Defendant also persuasively argues that even more conservative calculations would easily satisfy CAFA's amount in controversy requirement. Specifically, Defendant argues that even assuming a 30% violation rate for recovery periods ($639,285.84) (Opp. at 27), a $297,550.00; a 50% violation rate for Plaintiff's waiting time penalty claim ($859,084.80) (Opp. at 28), and 25% of attorneys' fees only for Plaintiff's wage and hour claim ($508,500.00) (Opp. at 30), Plaintiff meets the amount in controversy. And courts have routinely found such calculations reasonable. See, e.g., Ortega v. ITS Technologies, 2021 WL 4934978 at * 5 (C.D. Cal. Oct. 22, 2021) (75% violation rate for waiting time penalties); Cortez v.

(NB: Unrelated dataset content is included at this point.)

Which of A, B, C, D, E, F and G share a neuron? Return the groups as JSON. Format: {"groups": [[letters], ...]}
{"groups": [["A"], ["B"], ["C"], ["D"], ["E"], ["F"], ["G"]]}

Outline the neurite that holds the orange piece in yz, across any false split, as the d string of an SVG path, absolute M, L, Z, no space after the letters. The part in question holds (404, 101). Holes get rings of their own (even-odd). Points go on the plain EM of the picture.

Parker-Hannifin Corp., 2020 WL 5905435 at *3 (C.D. Cal., Oct. 6, 2020) (75% violation rate for waiting time penalties); Marquez v. Toll Global Forwarding (USA) Inc., 2018 WL 3046965 at *4 (C.D. Cal., June 19, 2018) (50% violation rate for waiting time penalties); Paul, Johnson, Alston & Hunt v. Graulty, 886 F.2d 26, 272 (9th Cir. 1989) (noting with approval that the “bench mark” percentage for the fee award should be 25 percent.”) (citation omitted).
Plaintiff's attempt to limit the scope of his allegations by pointing to words used in his Complaint, describing the rate of Defendant's violations as “often” or “not provided with at all” is not compelling. Indeed, Plaintiff's complaint alleges that Defendant engaged in a “pattern and practice” of violating the Labor Code. (See, e.g. Compl. at ¶¶ 17, 18, 22, 26, 33, 79 [“Defendants have a common policy, pattern, and practice of failing to compensate Plaintiff and members of the Class[.]”.) And Defendant “is not required to comb through its records to identify and calculate the exact frequency of violations.” Tajonar v. Echosphere, 2015 WL 4064642, at *3 (S.D. Cal. July 2, 2015). Nor can “Plaintiff . . . simply sit silent and take refuge in the fact that it is Defendant's burden to establish the grounds for federal jurisdiction. This is especially the case since the knowledge in question-how often Plaintiff claims he was made to work overtime [or missed breaks]-is uniquely within Plaintiff's possession.” Patel v. Nike Retail Servs., Inc., 58 F.Supp.3d 1032, 1042 (N.D. Cal. 2014); see also Moppin v. Los Robles Med. Ctr., 2015 WL 5618872, at *3, *5 (C.D. Cal. 2015) (denying remand where plaintiff “offer[ed] no evidence rebutting this violation” rate, despite the opportunity to do so.
In sum, Defendant bases its amount in controversy on reasonable calculations supported by Plaintiff's own Complaint and a declaration from Mr. Billings, who is uniquely situated to speak to the scope of Defendant's employment activities in California. Plaintiff presents absolutely no evidence to rebut those calculations nor does he persuasively assert that Defendant was required to do more. Accordingly, Defendant has satisfied its burden to invoke CAFA's jurisdiction.
III. CONCLUSION
For the foregoing reasons, Plaintiffs' motion is DENIED.